As #FiqueEmCasa e sua variante #FiqueEmCasaSePuder assinalam para essas desigualdades presentes nas relações sociais de trabalho formal e ou informal no modo de produção capitalista.[7] No Brasil, a distribuição de renda recrudesceu, a população empobreceu e milhares passaram a sofrer de fome. Marx no capítulo “Jornada de trabalho” chama a atenção para a operação que transforma o corpo dos trabalhadores em mercadoria intercambiável e monetizada via a noção força de trabalho. “O capital transgride não apenas os limites morais da jornada de trabalho – já que todo o tempo disponível é por natureza e por direito tempo de trabalho… mesmo o tempo livre do domingo… –, mas também seus limites puramente físicos.”[8]
Quando Lacan volta a dizer, não é simples, ainda que “… era preciso falar de corpo, que há um corpo do imaginário [de seu esquema mental[9], fantasístico], um corpo do simbólico – é alíngua – e um corpo do real do qual não se sabe como ele sai. Isto não é simples, não que a complicação venha de mim – ela está aí mesmo.” É a Freud que ele recorre para dizer ter sido confrontado com a ideia que suporta o inconsciente… e sua tópica, como formulou, desde “A instancia da letra ou a razão do inconsciente desde Freud”, foi demonstrada na ‘varité’[10] de seu ensino entre “significante barra significado”…

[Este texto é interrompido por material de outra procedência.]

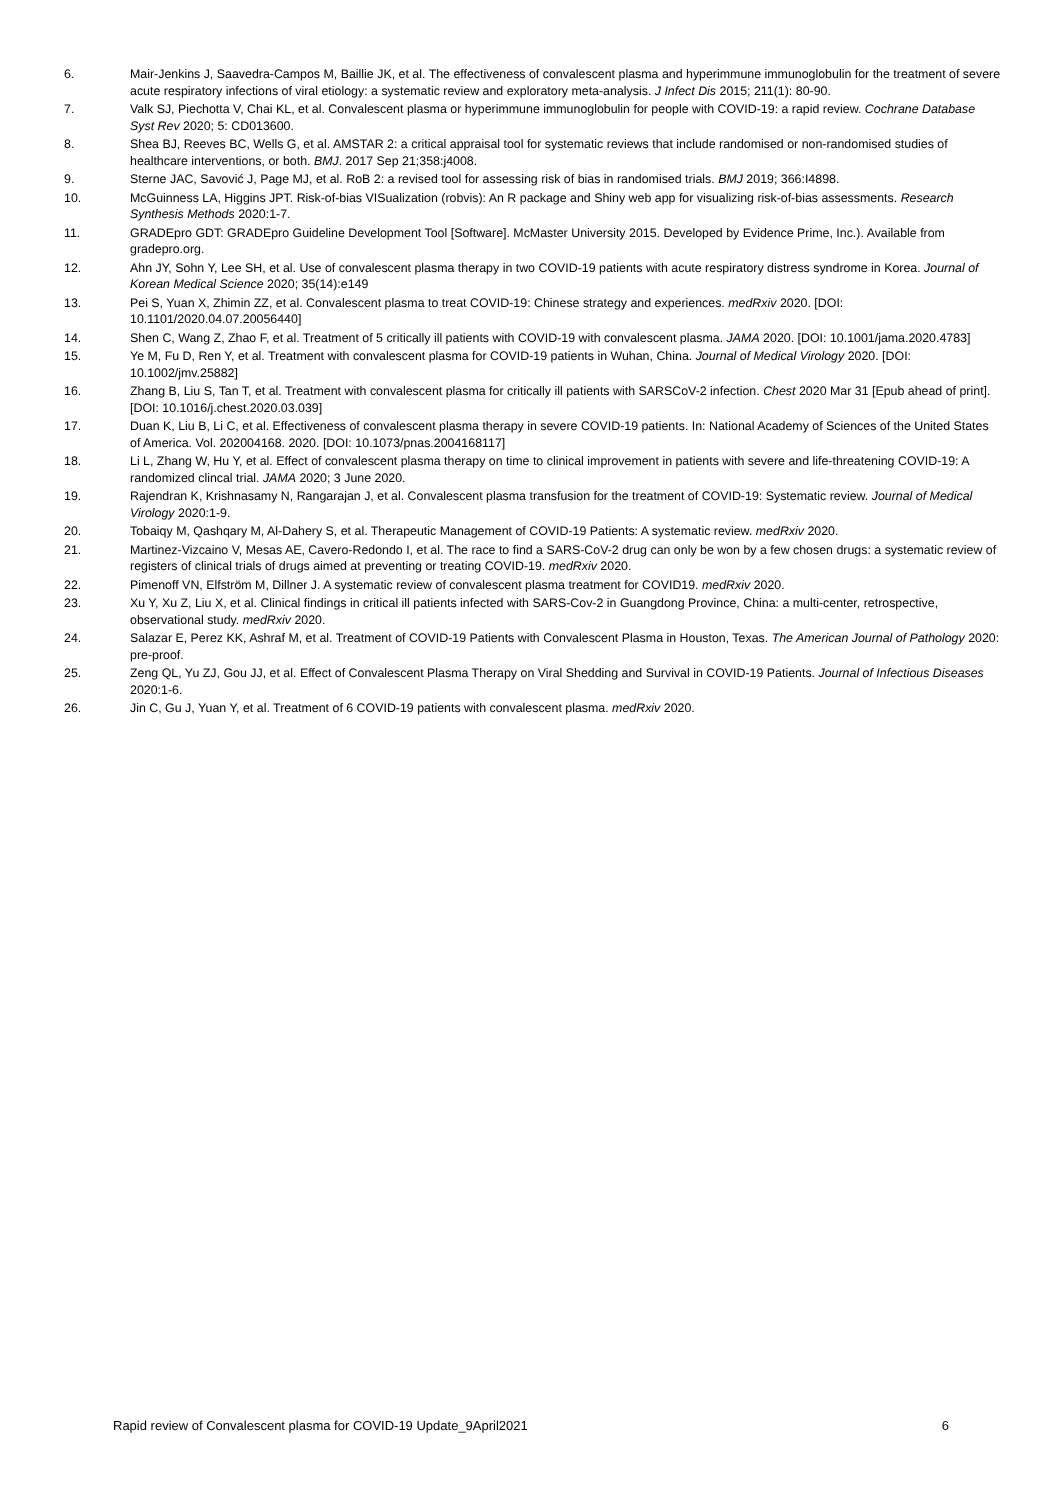6. Mair-Jenkins J, Saavedra-Campos M, Baillie JK, et al. The effectiveness of convalescent plasma and hyperimmune immunoglobulin for the treatment of severe acute respiratory infections of viral etiology: a systematic review and exploratory meta-analysis. J Infect Dis 2015; 211(1): 80-90.
7. Valk SJ, Piechotta V, Chai KL, et al. Convalescent plasma or hyperimmune immunoglobulin for people with COVID-19: a rapid review. Cochrane Database Syst Rev 2020; 5: CD013600.
8. Shea BJ, Reeves BC, Wells G, et al. AMSTAR 2: a critical appraisal tool for systematic reviews that include randomised or non-randomised studies of healthcare interventions, or both. BMJ. 2017 Sep 21;358:j4008.
9. Sterne JAC, Savović J, Page MJ, et al. RoB 2: a revised tool for assessing risk of bias in randomised trials. BMJ 2019; 366:I4898.
10. McGuinness LA, Higgins JPT. Risk-of-bias VISualization (robvis): An R package and Shiny web app for visualizing risk-of-bias assessments. Research Synthesis Methods 2020:1-7.
11. GRADEpro GDT: GRADEpro Guideline Development Tool [Software]. McMaster University 2015. Developed by Evidence Prime, Inc.). Available from gradepro.org.
12. Ahn JY, Sohn Y, Lee SH, et al. Use of convalescent plasma therapy in two COVID-19 patients with acute respiratory distress syndrome in Korea. Journal of Korean Medical Science 2020; 35(14):e149
13. Pei S, Yuan X, Zhimin ZZ, et al. Convalescent plasma to treat COVID-19: Chinese strategy and experiences. medRxiv 2020. [DOI: 10.1101/2020.04.07.20056440]
14. Shen C, Wang Z, Zhao F, et al. Treatment of 5 critically ill patients with COVID-19 with convalescent plasma. JAMA 2020. [DOI: 10.1001/jama.2020.4783]
15. Ye M, Fu D, Ren Y, et al. Treatment with convalescent plasma for COVID-19 patients in Wuhan, China. Journal of Medical Virology 2020. [DOI: 10.1002/jmv.25882]
16. Zhang B, Liu S, Tan T, et al. Treatment with convalescent plasma for critically ill patients with SARSCoV-2 infection. Chest 2020 Mar 31 [Epub ahead of print]. [DOI: 10.1016/j.chest.2020.03.039]
17. Duan K, Liu B, Li C, et al. Effectiveness of convalescent plasma therapy in severe COVID-19 patients. In: National Academy of Sciences of the United States of America. Vol. 202004168. 2020. [DOI: 10.1073/pnas.2004168117]
18. Li L, Zhang W, Hu Y, et al. Effect of convalescent plasma therapy on time to clinical improvement in patients with severe and life-threatening COVID-19: A randomized clincal trial. JAMA 2020; 3 June 2020.
19. Rajendran K, Krishnasamy N, Rangarajan J, et al. Convalescent plasma transfusion for the treatment of COVID-19: Systematic review. Journal of Medical Virology 2020:1-9.
20. Tobaiqy M, Qashqary M, Al-Dahery S, et al. Therapeutic Management of COVID-19 Patients: A systematic review. medRxiv 2020.
21. Martinez-Vizcaino V, Mesas AE, Cavero-Redondo I, et al. The race to find a SARS-CoV-2 drug can only be won by a few chosen drugs: a systematic review of registers of clinical trials of drugs aimed at preventing or treating COVID-19. medRxiv 2020.
22. Pimenoff VN, Elfström M, Dillner J. A systematic review of convalescent plasma treatment for COVID19. medRxiv 2020.
23. Xu Y, Xu Z, Liu X, et al. Clinical findings in critical ill patients infected with SARS-Cov-2 in Guangdong Province, China: a multi-center, retrospective, observational study. medRxiv 2020.
24. Salazar E, Perez KK, Ashraf M, et al. Treatment of COVID-19 Patients with Convalescent Plasma in Houston, Texas. The American Journal of Pathology 2020: pre-proof.
25. Zeng QL, Yu ZJ, Gou JJ, et al. Effect of Convalescent Plasma Therapy on Viral Shedding and Survival in COVID-19 Patients. Journal of Infectious Diseases 2020:1-6.
26. Jin C, Gu J, Yuan Y, et al. Treatment of 6 COVID-19 patients with convalescent plasma. medRxiv 2020.
Rapid review of Convalescent plasma for COVID-19 Update_9April2021 6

Malgrado as dificuldades diante das restrições sanitárias para regular os enterros na prevenção do contágio, as famílias das milhares de pessoas mortas – ou “o amor de alguém”, como canta o poeta Chico Cesar – continuam cumprindo o doloroso desígnio de enterrá-las. O luto, no entanto, é diverso do cumprimento dos rituais fúnebres, pode ser uma consequência, ou não…
O luto é um afeto do sujeito do inconsciente, deixa corporalmente à mostra a dor lancinante da perda, “é um buraco no real que mobiliza o significante”[11] (Lacan), que exige trabalho psíquico[12] (Freud), o dever de bem-dizer (Lacan), ou o de se referenciar no inconsciente, na estrutura.[13] Entre o sujeito e o Outro (outro), a psicanálise nos ensina, a resposta se dá pela (lógica) da fantasia (ou do delírio), em cujo investimento libidinal – em algo ou alguém – se representa.

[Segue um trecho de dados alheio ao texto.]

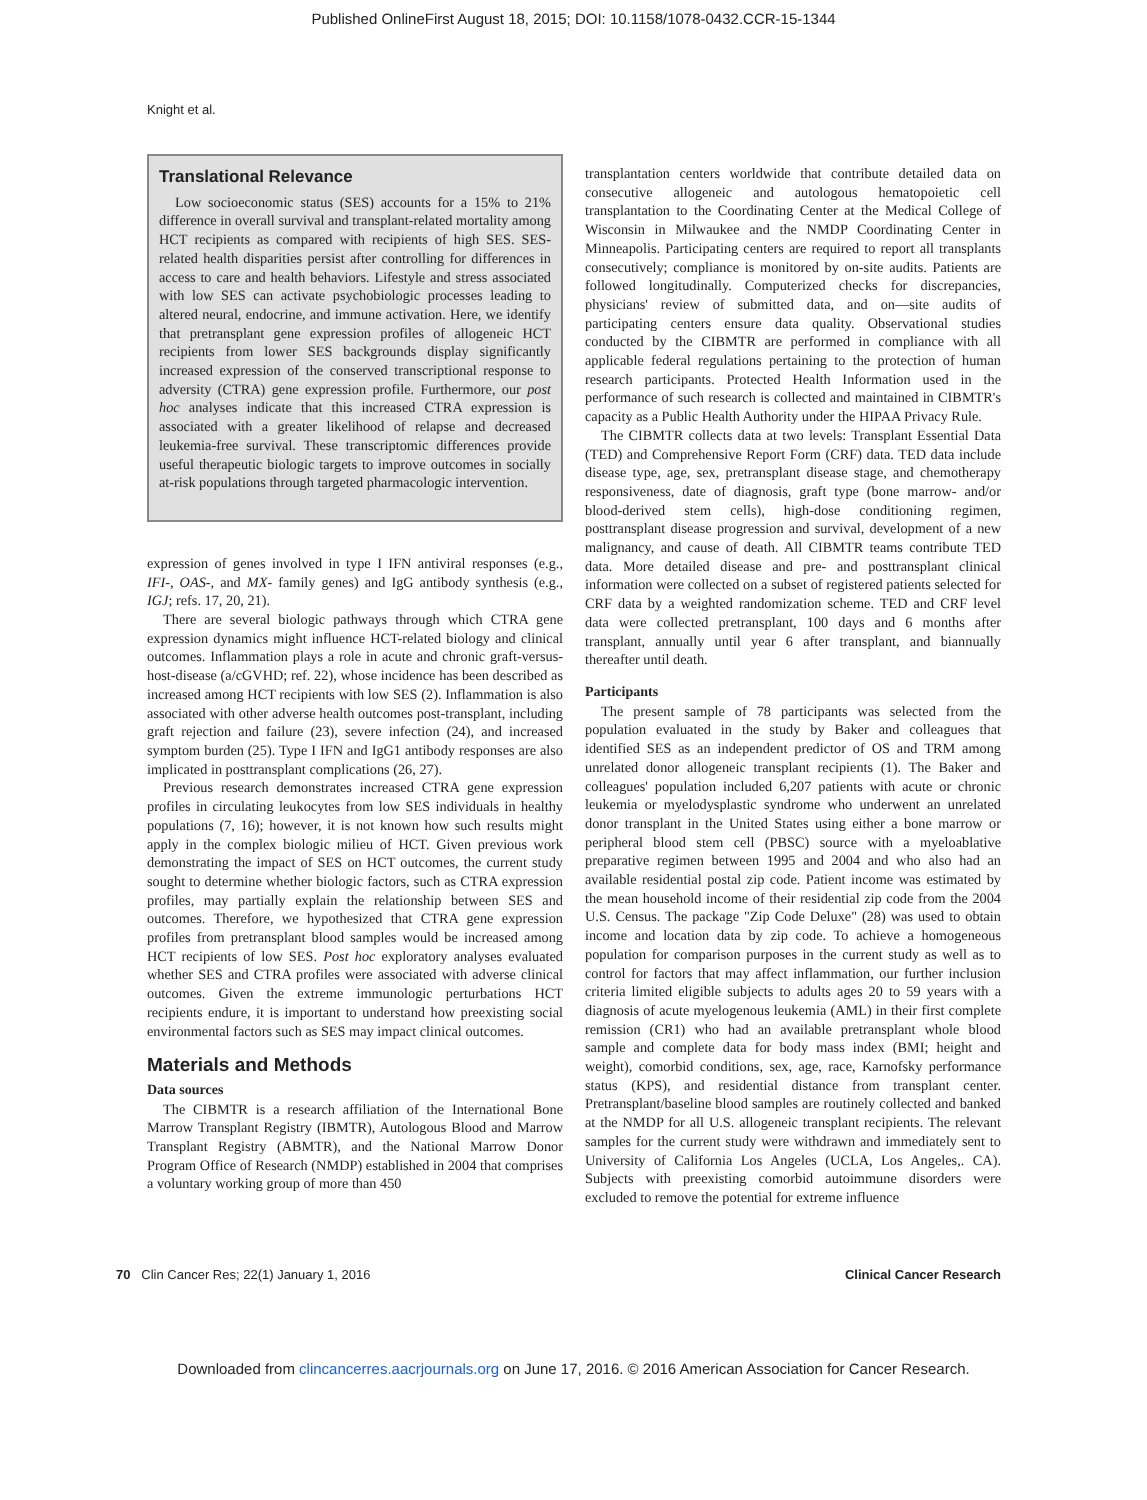Published OnlineFirst August 18, 2015; DOI: 10.1158/1078-0432.CCR-15-1344
Knight et al.
Translational Relevance
Low socioeconomic status (SES) accounts for a 15% to 21% difference in overall survival and transplant-related mortality among HCT recipients as compared with recipients of high SES. SES-related health disparities persist after controlling for differences in access to care and health behaviors. Lifestyle and stress associated with low SES can activate psychobiologic processes leading to altered neural, endocrine, and immune activation. Here, we identify that pretransplant gene expression profiles of allogeneic HCT recipients from lower SES backgrounds display significantly increased expression of the conserved transcriptional response to adversity (CTRA) gene expression profile. Furthermore, our post hoc analyses indicate that this increased CTRA expression is associated with a greater likelihood of relapse and decreased leukemia-free survival. These transcriptomic differences provide useful therapeutic biologic targets to improve outcomes in socially at-risk populations through targeted pharmacologic intervention.
expression of genes involved in type I IFN antiviral responses (e.g., IFI-, OAS-, and MX- family genes) and IgG antibody synthesis (e.g., IGJ; refs. 17, 20, 21).
There are several biologic pathways through which CTRA gene expression dynamics might influence HCT-related biology and clinical outcomes. Inflammation plays a role in acute and chronic graft-versus-host-disease (a/cGVHD; ref. 22), whose incidence has been described as increased among HCT recipients with low SES (2). Inflammation is also associated with other adverse health outcomes post-transplant, including graft rejection and failure (23), severe infection (24), and increased symptom burden (25). Type I IFN and IgG1 antibody responses are also implicated in posttransplant complications (26, 27).
Previous research demonstrates increased CTRA gene expression profiles in circulating leukocytes from low SES individuals in healthy populations (7, 16); however, it is not known how such results might apply in the complex biologic milieu of HCT. Given previous work demonstrating the impact of SES on HCT outcomes, the current study sought to determine whether biologic factors, such as CTRA expression profiles, may partially explain the relationship between SES and outcomes. Therefore, we hypothesized that CTRA gene expression profiles from pretransplant blood samples would be increased among HCT recipients of low SES. Post hoc exploratory analyses evaluated whether SES and CTRA profiles were associated with adverse clinical outcomes. Given the extreme immunologic perturbations HCT recipients endure, it is important to understand how preexisting social environmental factors such as SES may impact clinical outcomes.
Materials and Methods
Data sources
The CIBMTR is a research affiliation of the International Bone Marrow Transplant Registry (IBMTR), Autologous Blood and Marrow Transplant Registry (ABMTR), and the National Marrow Donor Program Office of Research (NMDP) established in 2004 that comprises a voluntary working group of more than 450
transplantation centers worldwide that contribute detailed data on consecutive allogeneic and autologous hematopoietic cell transplantation to the Coordinating Center at the Medical College of Wisconsin in Milwaukee and the NMDP Coordinating Center in Minneapolis. Participating centers are required to report all transplants consecutively; compliance is monitored by on-site audits. Patients are followed longitudinally. Computerized checks for discrepancies, physicians' review of submitted data, and on—site audits of participating centers ensure data quality. Observational studies conducted by the CIBMTR are performed in compliance with all applicable federal regulations pertaining to the protection of human research participants. Protected Health Information used in the performance of such research is collected and maintained in CIBMTR's capacity as a Public Health Authority under the HIPAA Privacy Rule.
The CIBMTR collects data at two levels: Transplant Essential Data (TED) and Comprehensive Report Form (CRF) data. TED data include disease type, age, sex, pretransplant disease stage, and chemotherapy responsiveness, date of diagnosis, graft type (bone marrow- and/or blood-derived stem cells), high-dose conditioning regimen, posttransplant disease progression and survival, development of a new malignancy, and cause of death. All CIBMTR teams contribute TED data. More detailed disease and pre- and posttransplant clinical information were collected on a subset of registered patients selected for CRF data by a weighted randomization scheme. TED and CRF level data were collected pretransplant, 100 days and 6 months after transplant, annually until year 6 after transplant, and biannually thereafter until death.
Participants
The present sample of 78 participants was selected from the population evaluated in the study by Baker and colleagues that identified SES as an independent predictor of OS and TRM among unrelated donor allogeneic transplant recipients (1). The Baker and colleagues' population included 6,207 patients with acute or chronic leukemia or myelodysplastic syndrome who underwent an unrelated donor transplant in the United States using either a bone marrow or peripheral blood stem cell (PBSC) source with a myeloablative preparative regimen between 1995 and 2004 and who also had an available residential postal zip code. Patient income was estimated by the mean household income of their residential zip code from the 2004 U.S. Census. The package "Zip Code Deluxe" (28) was used to obtain income and location data by zip code. To achieve a homogeneous population for comparison purposes in the current study as well as to control for factors that may affect inflammation, our further inclusion criteria limited eligible subjects to adults ages 20 to 59 years with a diagnosis of acute myelogenous leukemia (AML) in their first complete remission (CR1) who had an available pretransplant whole blood sample and complete data for body mass index (BMI; height and weight), comorbid conditions, sex, age, race, Karnofsky performance status (KPS), and residential distance from transplant center. Pretransplant/baseline blood samples are routinely collected and banked at the NMDP for all U.S. allogeneic transplant recipients. The relevant samples for the current study were withdrawn and immediately sent to University of California Los Angeles (UCLA, Los Angeles,. CA). Subjects with preexisting comorbid autoimmune disorders were excluded to remove the potential for extreme influence
70 Clin Cancer Res; 22(1) January 1, 2016 Clinical Cancer Research
Downloaded from clincancerres.aacrjournals.org on June 17, 2016. © 2016 American Association for Cancer Research.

A interpretação de Lacan sobre o luto a partir da tragédia moderna de Hamlet de Shakespeare é memorável e traz distinções muito interessantes para com Freud. Espero compartilhá-las com vocês em nosso V Colóquio.
Até breve!
Clarice Gatto
Rio de Janeiro, 26/4/2021.
Instagram: @clarice_gatto
[1] Psicóloga. Psicanalista no Rio de Janeiro. Pesquisadora titular na Fiocruz. Doutorado em Psicologia Clínica / PUC-Rio. Membro da EPFCL. Membro da FLCRDB. FCL diagonal Rio de Janeiro.
[2] Freud, Sigmund. Especialmente As pulsões e seus destinos, de 1915, e Além do princípio de prazer, de 1920. Obras completes, qualquer edição.

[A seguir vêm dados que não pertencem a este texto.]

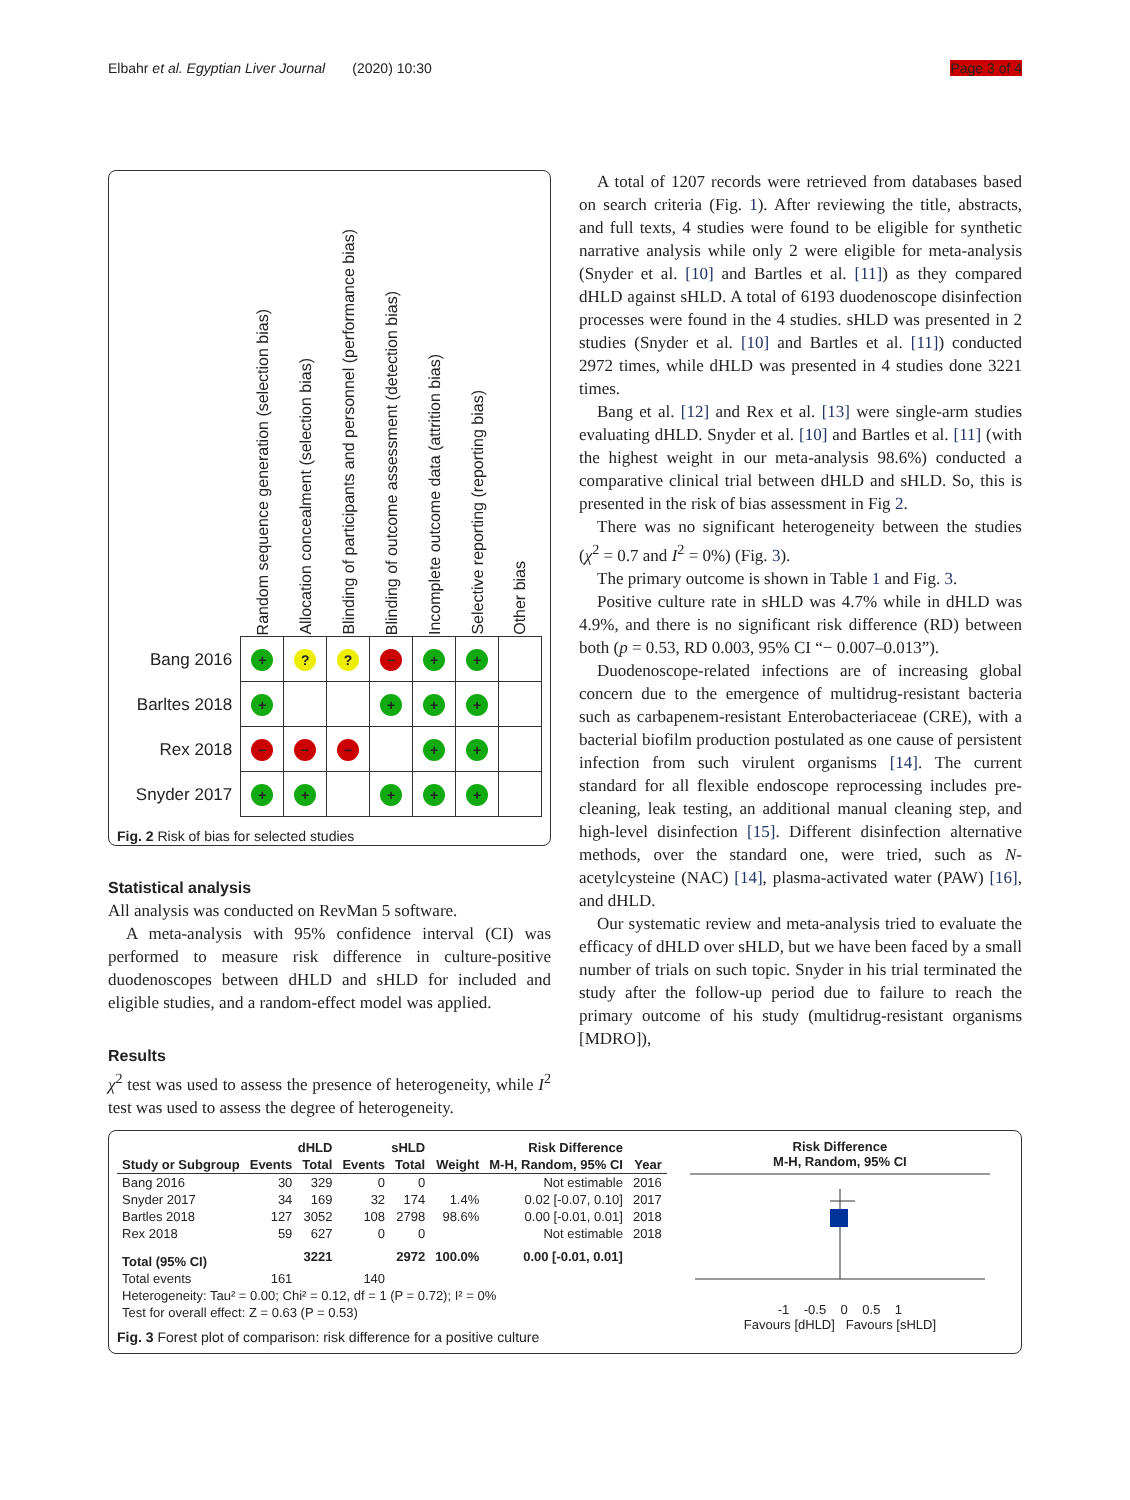Elbahr et al. Egyptian Liver Journal (2020) 10:30 Page 3 of 4
| | Random sequence generation (selection bias) | Allocation concealment (selection bias) | Blinding of participants and personnel (performance bias) | Blinding of outcome assessment (detection bias) | Incomplete outcome data (attrition bias) | Selective reporting (reporting bias) | Other bias |
| --- | --- | --- | --- | --- | --- | --- | --- |
| Bang 2016 | + | ? | ? | − | + | + | |
| Barltes 2018 | + | | | + | + | + | |
| Rex 2018 | − | − | − | | + | + | |
| Snyder 2017 | + | + | | + | + | + | |
Fig. 2 Risk of bias for selected studies
Statistical analysis
All analysis was conducted on RevMan 5 software.
A meta-analysis with 95% confidence interval (CI) was performed to measure risk difference in culture-positive duodenoscopes between dHLD and sHLD for included and eligible studies, and a random-effect model was applied.
Results
χ<sup>2</sup> test was used to assess the presence of heterogeneity, while I<sup>2</sup> test was used to assess the degree of heterogeneity.
A total of 1207 records were retrieved from databases based on search criteria (Fig. 1). After reviewing the title, abstracts, and full texts, 4 studies were found to be eligible for synthetic narrative analysis while only 2 were eligible for meta-analysis (Snyder et al. [10] and Bartles et al. [11]) as they compared dHLD against sHLD. A total of 6193 duodenoscope disinfection processes were found in the 4 studies. sHLD was presented in 2 studies (Snyder et al. [10] and Bartles et al. [11]) conducted 2972 times, while dHLD was presented in 4 studies done 3221 times.
Bang et al. [12] and Rex et al. [13] were single-arm studies evaluating dHLD. Snyder et al. [10] and Bartles et al. [11] (with the highest weight in our meta-analysis 98.6%) conducted a comparative clinical trial between dHLD and sHLD. So, this is presented in the risk of bias assessment in Fig 2.
There was no significant heterogeneity between the studies (χ<sup>2</sup> = 0.7 and I<sup>2</sup> = 0%) (Fig. 3).
The primary outcome is shown in Table 1 and Fig. 3.
Positive culture rate in sHLD was 4.7% while in dHLD was 4.9%, and there is no significant risk difference (RD) between both (p = 0.53, RD 0.003, 95% CI “− 0.007–0.013”).
Duodenoscope-related infections are of increasing global concern due to the emergence of multidrug-resistant bacteria such as carbapenem-resistant Enterobacteriaceae (CRE), with a bacterial biofilm production postulated as one cause of persistent infection from such virulent organisms [14]. The current standard for all flexible endoscope reprocessing includes pre-cleaning, leak testing, an additional manual cleaning step, and high-level disinfection [15]. Different disinfection alternative methods, over the standard one, were tried, such as N-acetylcysteine (NAC) [14], plasma-activated water (PAW) [16], and dHLD.
Our systematic review and meta-analysis tried to evaluate the efficacy of dHLD over sHLD, but we have been faced by a small number of trials on such topic. Snyder in his trial terminated the study after the follow-up period due to failure to reach the primary outcome of his study (multidrug-resistant organisms [MDRO]),
| | dHLD | | sHLD | | | Risk Difference | |
| --- | --- | --- | --- | --- | --- | --- | --- |
| Study or Subgroup | Events | Total | Events | Total | Weight | M-H, Random, 95% CI | Year |
| Bang 2016 | 30 | 329 | 0 | 0 | | Not estimable | 2016 |
| Snyder 2017 | 34 | 169 | 32 | 174 | 1.4% | 0.02 [-0.07, 0.10] | 2017 |
| Bartles 2018 | 127 | 3052 | 108 | 2798 | 98.6% | 0.00 [-0.01, 0.01] | 2018 |
| Rex 2018 | 59 | 627 | 0 | 0 | | Not estimable | 2018 |
| Total (95% CI) | | 3221 | | 2972 | 100.0% | 0.00 [-0.01, 0.01] | |
| Total events | 161 | | 140 | | | | |
| Heterogeneity: Tau² = 0.00; Chi² = 0.12, df = 1 (P = 0.72); I² = 0% | | | | | | | |
| Test for overall effect: Z = 0.63 (P = 0.53) | | | | | | | |
Fig. 3 Forest plot of comparison: risk difference for a positive culture
Risk Difference
M-H, Random, 95% CI
-1 -0.5 0 0.5 1
Favours [dHLD] Favours [sHLD]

[3] Lacan, Jacques. Proposição de 9 de outubro de 1967 sobre o psicanalista da Escola. Outros escritos. RJ: JZE, 2003.
[4] Roberti, Louis de la. Le corps. Textes de Jacques Lacan. Littoral. Paris n.27/28, avril 1989.
[5] Cf. Lacan, Jacques. O Seminário 24: “L’insu-que-sait de l’une-bévue s’aile a mourre” [Tradução de Jairo Gerbase] aula de 16 de novembro de 1977, inédito.
[6] Lacan, Jacques. O Seminário – livro 7: a ética da psicanálise, RJ: JZE, 1982, p.
[7] Souza, Enéas Costa. O discurso capitalista. In: O valor simbólico do trabalho e o sujeito contemporâneo. Jerusalinsky, Alfredo e outros (Org.). POA: Artes e ofícios, 2000.
[8] Marx, Karl. “A jornada de trabalho”, O Capital. São Paulo: Boi Tempo, Vol. I, p.337.
[9] Lacan, Jacques. Subversão do sujeito e dialética do desejo no inconsciente freudiano, Escritos, RJ: JZE, 1998, p.818.
[10] Varité é um trocadilho de Lacan que reúne verdade (vérité) e variedade (variété), aula de 19 de abril de 1977 d’O Seminário 24: L’insu-que-sait de l’une-bévue s’aile a mourre, op. cit.
[11] Lacan, Jacques, aula de 22 de abril de 1959 [Seminário 6]. In:_____. Shakespeare, Duras, Wedekind, Joyce. Lisboa: Assírio & Alvin, 1989.
[12] Freud, Sigmund. Luto e melancolia (1915). Obras completas. Qualquer edição.
[13] Lacan, Jacques. Televisão, Outros Escritos, JZE, 2003, p.524.